TASK: Please retype all of the records below word for word, leaving out any pictures.

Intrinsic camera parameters

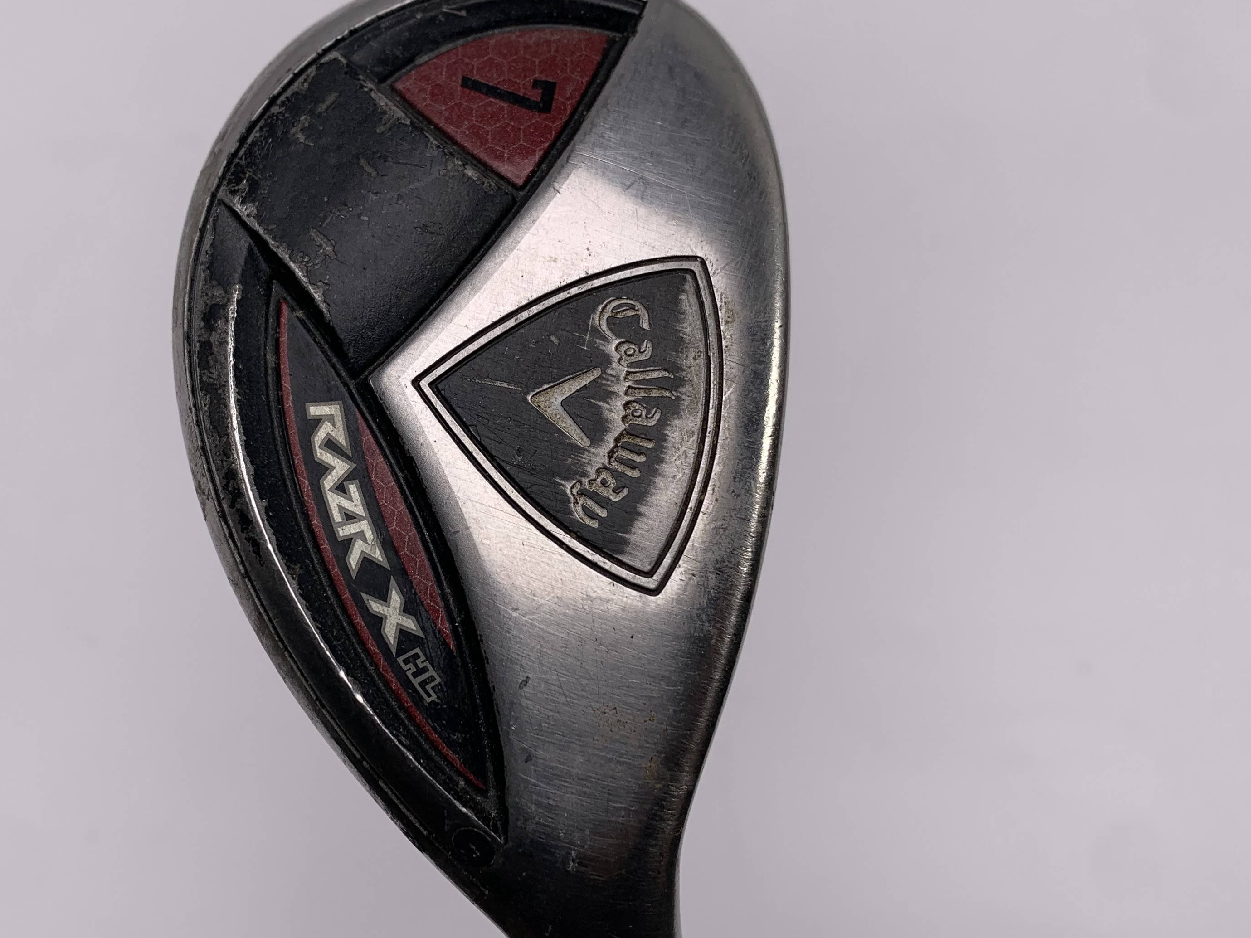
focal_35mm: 38
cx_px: 443
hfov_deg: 48.4
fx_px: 1373
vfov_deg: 37.7
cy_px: 484
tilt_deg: -65.7
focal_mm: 4.25
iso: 25
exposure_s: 1/420
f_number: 1.8
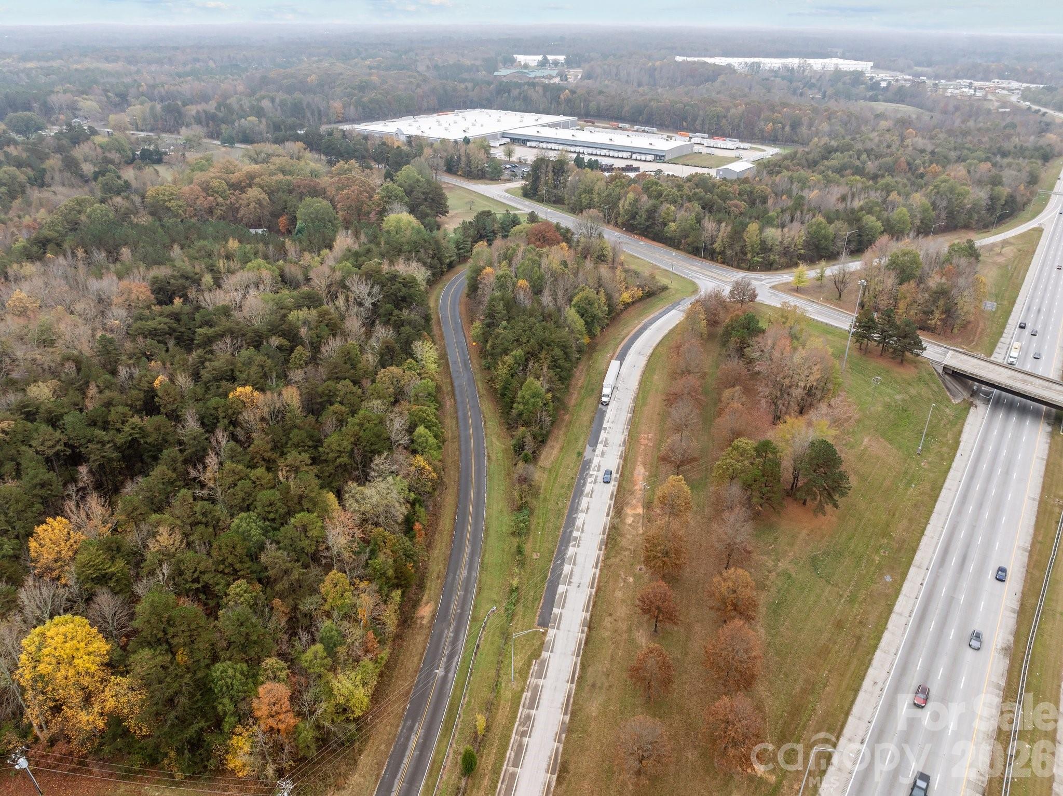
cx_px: 532
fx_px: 736
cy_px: 398
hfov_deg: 71.6
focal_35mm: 24
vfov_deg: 56.8
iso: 120
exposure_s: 1/100
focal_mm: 12.29
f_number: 2.8
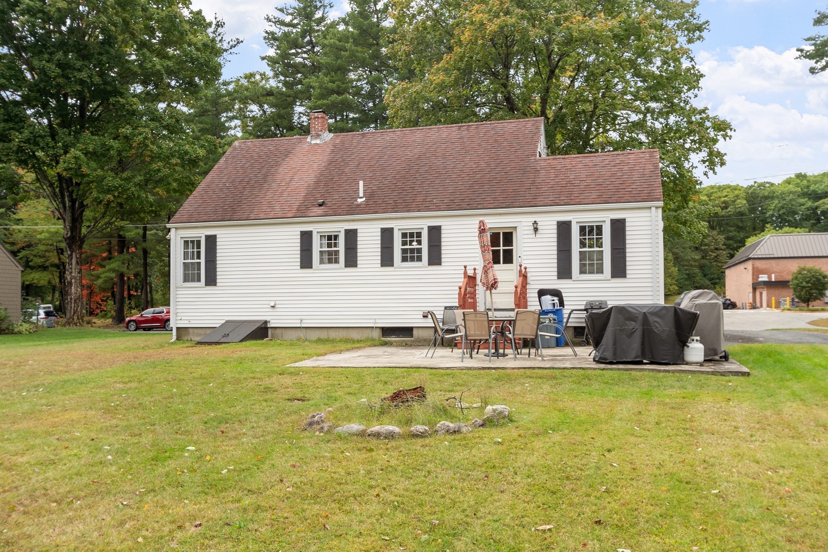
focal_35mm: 30
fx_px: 690
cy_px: 276
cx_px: 414
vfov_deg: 43.6
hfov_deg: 61.9
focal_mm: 20
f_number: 8
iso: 125
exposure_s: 1/125
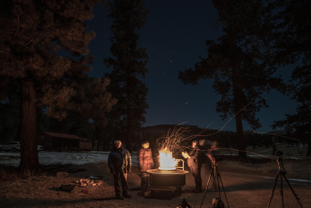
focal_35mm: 30
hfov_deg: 61.9
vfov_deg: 43.6
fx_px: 259
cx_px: 156
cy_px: 104
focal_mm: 30
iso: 1250
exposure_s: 2
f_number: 2.8
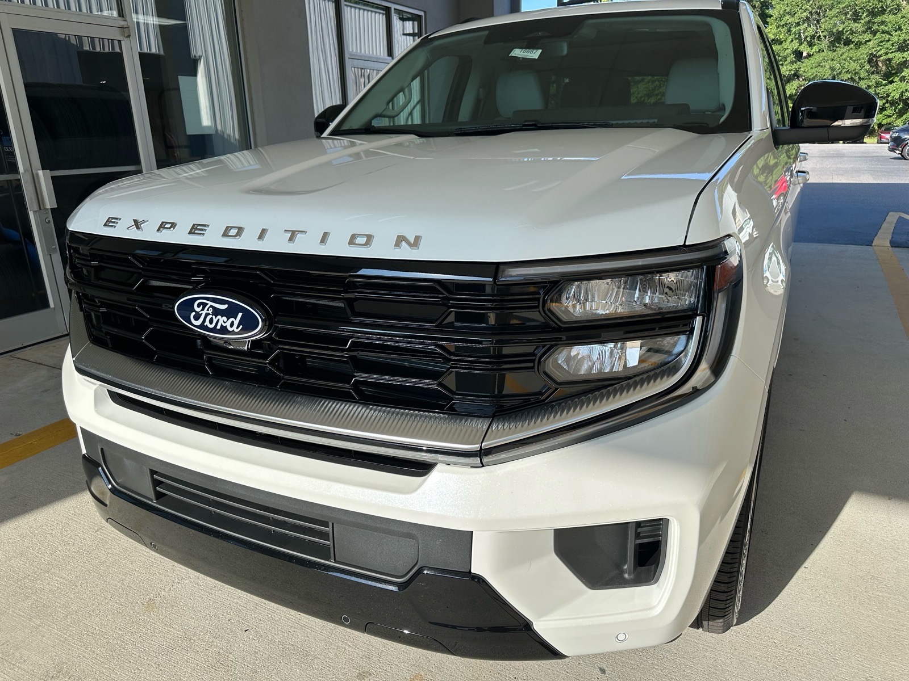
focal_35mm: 24
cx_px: 454
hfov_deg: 71.6
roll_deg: +1.1
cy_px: 340
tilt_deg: -18.0
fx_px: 630
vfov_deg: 56.8
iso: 80
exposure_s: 1/2252
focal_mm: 6.86
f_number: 1.78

RESULT FOR THIS TASK:
focal_35mm: 38
cx_px: 443
hfov_deg: 48.4
fx_px: 1373
vfov_deg: 37.7
cy_px: 484
tilt_deg: -65.7
focal_mm: 4.25
iso: 25
exposure_s: 1/420
f_number: 1.8
cx_px: 532
fx_px: 736
cy_px: 398
hfov_deg: 71.6
focal_35mm: 24
vfov_deg: 56.8
iso: 120
exposure_s: 1/100
focal_mm: 12.29
f_number: 2.8
focal_35mm: 30
fx_px: 690
cy_px: 276
cx_px: 414
vfov_deg: 43.6
hfov_deg: 61.9
focal_mm: 20
f_number: 8
iso: 125
exposure_s: 1/125
focal_35mm: 30
hfov_deg: 61.9
vfov_deg: 43.6
fx_px: 259
cx_px: 156
cy_px: 104
focal_mm: 30
iso: 1250
exposure_s: 2
f_number: 2.8
focal_35mm: 24
cx_px: 454
hfov_deg: 71.6
roll_deg: +1.1
cy_px: 340
tilt_deg: -18.0
fx_px: 630
vfov_deg: 56.8
iso: 80
exposure_s: 1/2252
focal_mm: 6.86
f_number: 1.78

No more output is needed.